Roman 7:4 “My brothers (Paul speaks to them as if they were all one woman), you were put to death to the law through the body of Christ, so that you may belong… to him who has been raised from the dead, in order that we may bear fruit for God.”
The Pharisees wanted to be fruitful; they were jealous of Jesus, and so wanted to be Jesus, but wouldn’t surrender to Jesus, and so took the life of Jesus on a tree in a garden. It’s just what Adam and Eve did. It’s just what we do every time we sin and every time we try to justify our sin, which is the most deceptive of all sins: human religion, or to use Paul’s terminology: “law.”
Law is like the dead body of Jesus, it’s a description of life, but not the Life.
We crucified the Life, who is also our Life, but Jesus delivered up his Life, like seed.
Well, you’re not married to law, a dead Jesus; You’re married to our living Lord Jesus, our Master.
When Adam and Eve took law, that is the Fruit of the knowledge of Good and evil, they immediately covered that place in their flesh where two become one. . . and sometimes produce fruit, that is babies.
This is weird, but I feel what my babies feel as if they were my own flesh and as if my family were one body. They hid that place that is a sign pointing to the Kingdom of Heaven. And we all hide our shame—our “tupos”—from the one who wants to fill us with himself. Perhaps he is attracted to your “tupos?”
And so, Bride of Christ, how will you be fruitful?
Religion, law, and common sense would suggest that you take control, get dressed, and cover your shame; go to church and be on your best behavior; get more knowledge for that is power; apply that knowledge to yourself; check it, judge it, make it happen; and get worried if it gets messy or starts to hurt.
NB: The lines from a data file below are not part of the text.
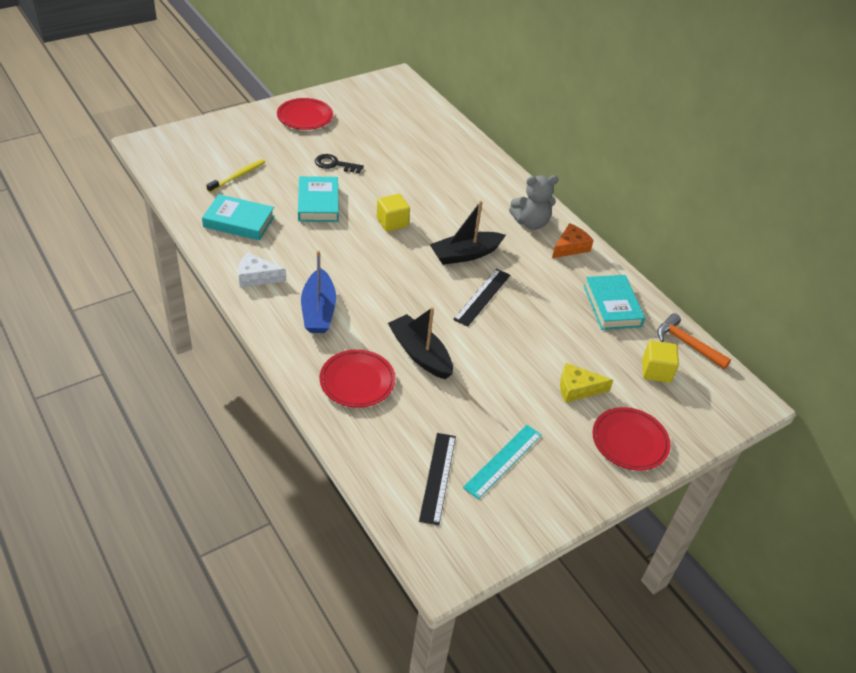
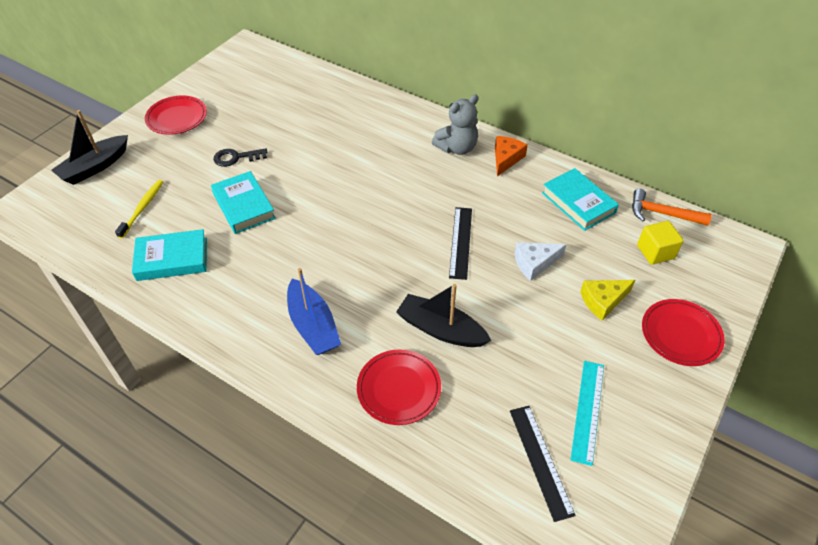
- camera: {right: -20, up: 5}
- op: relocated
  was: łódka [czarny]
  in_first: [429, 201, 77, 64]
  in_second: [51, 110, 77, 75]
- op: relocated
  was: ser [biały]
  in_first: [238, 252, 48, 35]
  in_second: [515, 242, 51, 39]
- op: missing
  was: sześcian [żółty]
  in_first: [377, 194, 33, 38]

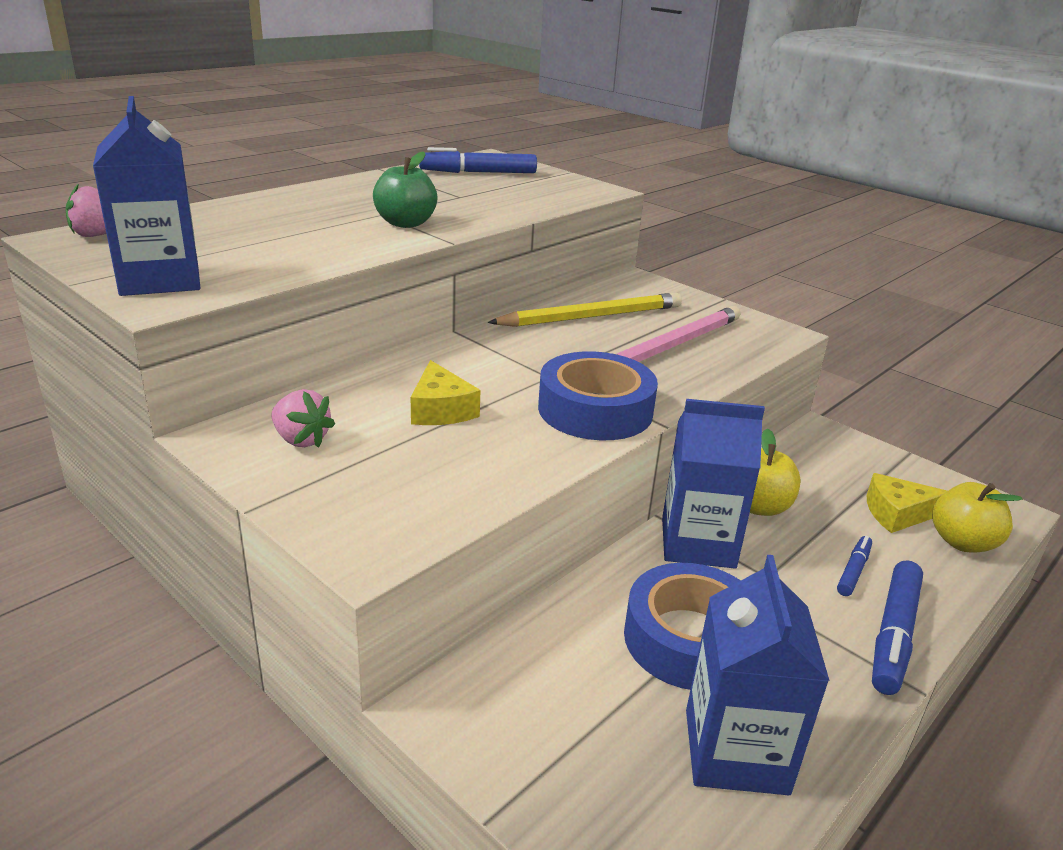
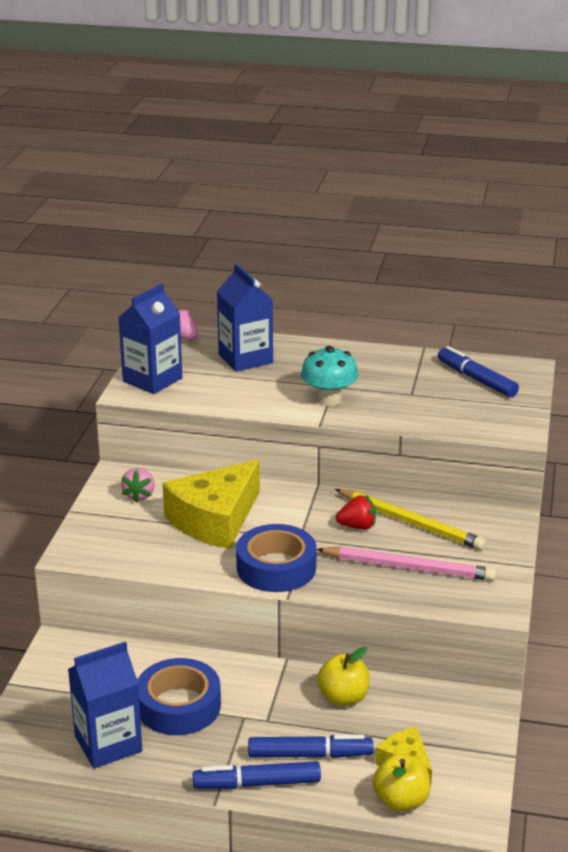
- camera: {right: 60, up: 0}
- op: size
  was: ser [żółty]
  in_first: [411, 360, 70, 65]
  in_second: [162, 459, 98, 90]
  ratio: 2.01
- op: relocated
  was: karton mleka [niebieski]
  in_first: [662, 399, 103, 169]
  in_second: [217, 264, 56, 108]
- op: size
  was: flamaster [niebieski]
  in_first: [837, 536, 35, 60]
  in_second: [248, 734, 125, 24]
  ratio: 1.81
- op: exchanged
  was: jabłko [zielony]
  now: grzyb [turkusowy]
  in_first: [373, 151, 64, 77]
  in_second: [301, 346, 57, 60]
- op: appeared
  now: truskawka [czerwony]
  in_second: [336, 495, 40, 35]

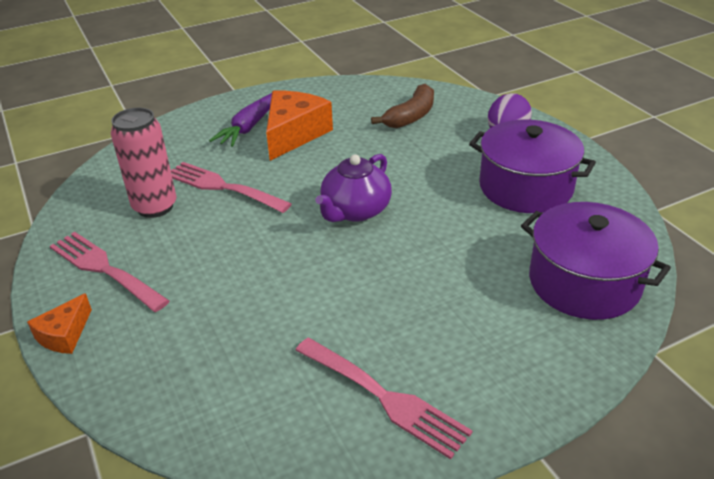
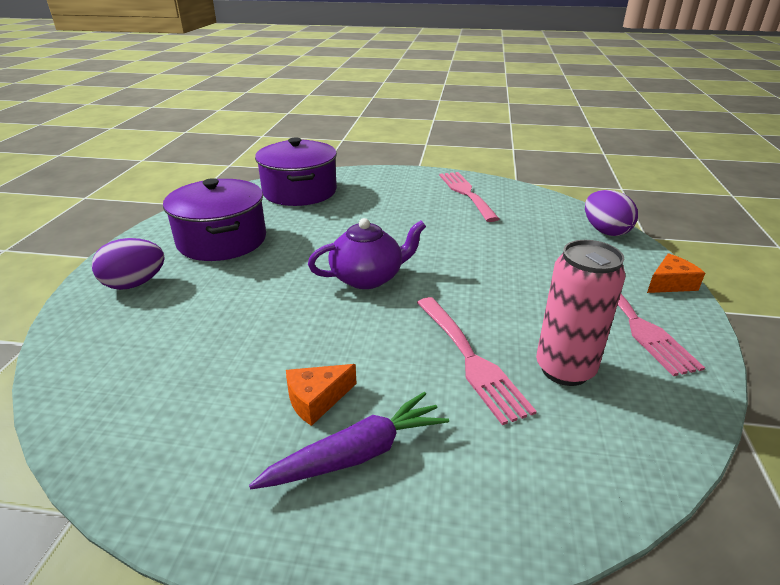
- camera: {right: -145, up: -5}
- op: size
  was: ser [pomarańczowy]
  in_first: [266, 91, 67, 70]
  in_second: [286, 364, 71, 62]
  ratio: 0.53
- op: appeared
  now: jajko [fioletowy]
  in_second: [585, 190, 53, 46]
- op: missing
  was: banan [brązowy]
  in_first: [371, 84, 63, 44]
There is a word for that: “work.”
But to be fruitful, perhaps you must surrender control; go on a romantic date and get as vulnerable as you can; get undressed and expose your shame; it’s not knowledge but seed that you need; you receive it in broken dirty soil and let it “die,” so to speak; you don’t dig it up, you try not to worry; and you expect some mess, some pain, and some labor. And there is a word for this: “worship.”
It doesn’t matter what you feel ashamed of, as long as you surrender that place of shame to Jesus.
He is attracted to that place in you. And in that place, you will find a baby.
In the place of “Me-sus,” you will find “Jesus.”
Romans 6:22 “Now that you have become slaves of God, you have your Fruit and the End, Eternal Life.” You have Jesus.